Destination: Forbidden City, China



Getting to the Forbidden City is fairly straight forward if you use the public transit system. Tian'anmen square is right as you exit at either the east or west stop on Line 1 of the Beijing subway system. One thing you have to keep in mind is that China is big, population wise. Many people come to visit not only Tian'anmen, but also the Forbidden City and surrounding areas. Most of them are not tourists from other countries.

People are not very used to westerners in many cases, I was approached no less than 4 times, and I've heard many stories of getting swarmed by those wanted to take photos. In my case there were no requests for photos, but lots of people trying to practice their English with me. I even sat down for tea with an English teacher, and it was facinating to get to talk to a local person, even if it was a little odd and uncomfortable for an introvert like myself at times.

 

Tian'anmen Square

Tian'anmen Square

Tian'anmen square and the Forbidden City are connected through an underground tunnel. Getting into either area requires passing through security. This is where I warn you that almost every place you go requires passing through security in China. Even getting into the subway requires an x-ray scan of your belongings, and a quick trip through a metal detector. My last minute decision to carry a small shoulder bag with me was a great choice. This made clearing security quick and painless as my stuff was in the bag and through the scanner while I had removed all metal from myself in advance of entering.  

Tian'anmen and Forbidden City complex requires not only security screening, but also an ID. Beijing is a city you visit with your passport on you. I'm very used to placing my passport in a safe in the hotel as soon as I arrive and not taking it out until I'm ready to fly out. Personally, carrying around my passport is not the most safe thing I think I could do. I even like to minimize the credit cards I carry on me at any time. If I know a place fairly well, I'll break from the habit and bring my wallet with me, but the passport always stays in the safe. This was a mistake in China, while I was allowed through the security checkpoint with my drivers license, I would advise against this, and I would not do it again. Many attractions require ID and it is prudent to carry your passport in Beijing. 

Entering into the side gardens of the Forbidden City actually launch you from the busy lines around Chairman Mao and those continuing into the main area of the city, into the peaceful surrounding areas. I highly suggest entering through the side gardens if you can figure out where to go, it isn't straight forward. A Chinese art student showed me the way and gave me a quick tour of their art exibit prior to entering. I was able to purchase an art piece from him for a reasonible price that was one of a kind and I knew my fiance would love.

Entering the side gardens of the city shows the amazing architecture of the period in which everything was built. Cypress gardens are the first thing you walk through and many attractions have seperate english versions of the informational signs around the area. There is even a special cypress tree which was the first one planted on the temple grounds, by the emperor at the time

Continuing on to the next area, your first introduction to the city buildings comes up and you are launched back in time.
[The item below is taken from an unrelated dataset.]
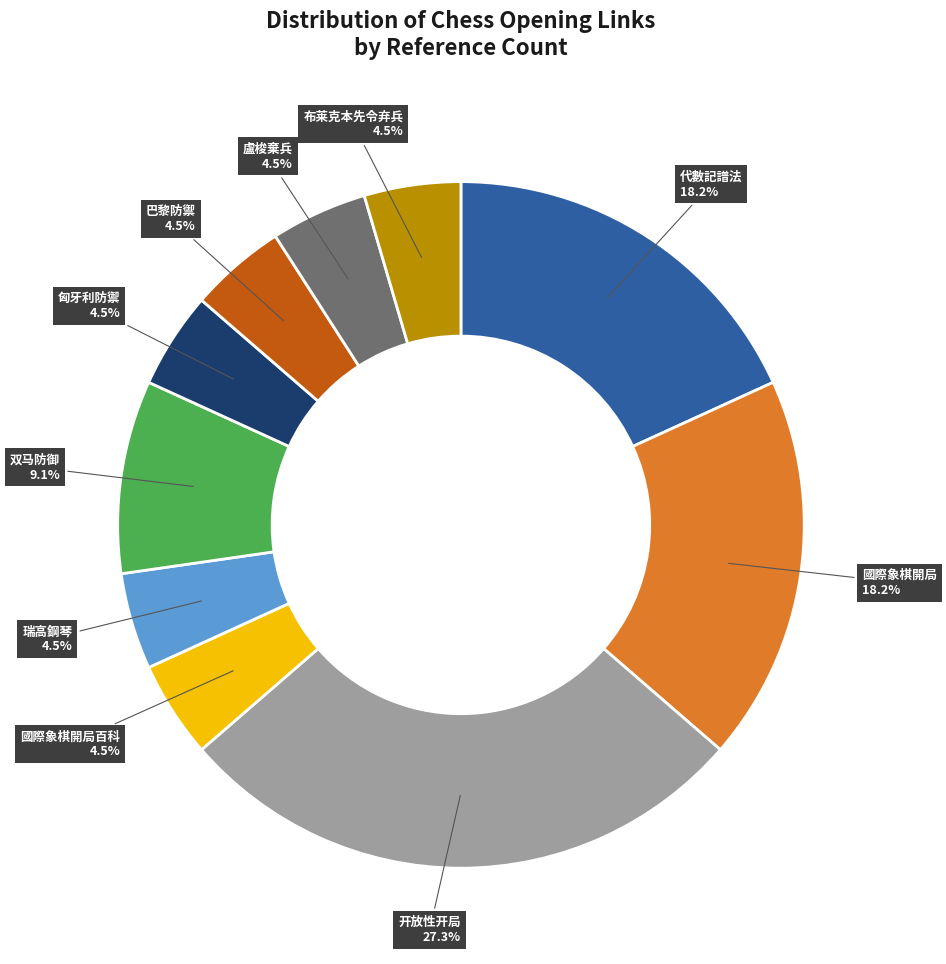

How many slices are in this pie chart?

10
A small waterway shows up and it's very striking how many trees and plants show up not only in the city grounds, but throughout the city of Beijing.

Buildings in Forbidden City

Buildings in Forbidden City

Walking through to the next area shows a large building with a huge courtyard of stone pavers. Outlying buildings surround the courtyard and make a beautiful scene. Due to the low foot traffic in this section of the grounds, it is almost peaceful and a perfect opportunity for wedding photos. During my walkthrough, I saw at least 5 different wedding photographers with brides and grooms taking their photos.
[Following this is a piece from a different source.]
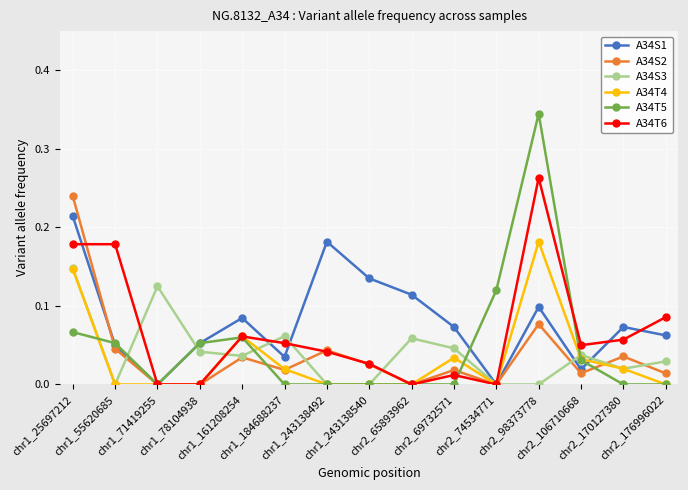

Does the chart display data point markers on the line(s)?

Yes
Open square in the Forbidden City

Open square in the Forbidden City

Amazing Chinese Stonework

Amazing Chinese Stonework

On to the next area bring you out at the top of the South East gardens. Greeted by a paved walkway, more cypress trees and a huge moat of sorts. Boarding the other side of the moat, is a huge wall guarding the main part of the city. From here you can exit the gardens and secure area before walking into the main area. I actually chose to walk along the water front and come in from the east side. Interestingly this didn't happen, I made it almost to the east entrance when I was approached by the aforementioned english teacher from Xi'an. She wanted to practice her english on me, and we ended up sitting down to some tea and making new friends.  It was an unexpected encounter, but experiences are what I was in China for, so getting to know someone from the country was a fun experience... though the private karaoke session was a little much for me and I went on my way. 

Walls of the central part of the Forbidden City

Walls of the central part of the Forbidden City

While I didn't finish the central part of the Forbidden City, I will return at some point and continue my tour. Sometimes travel takes you in unexpected directions, but an adventure is always worth a detour or two.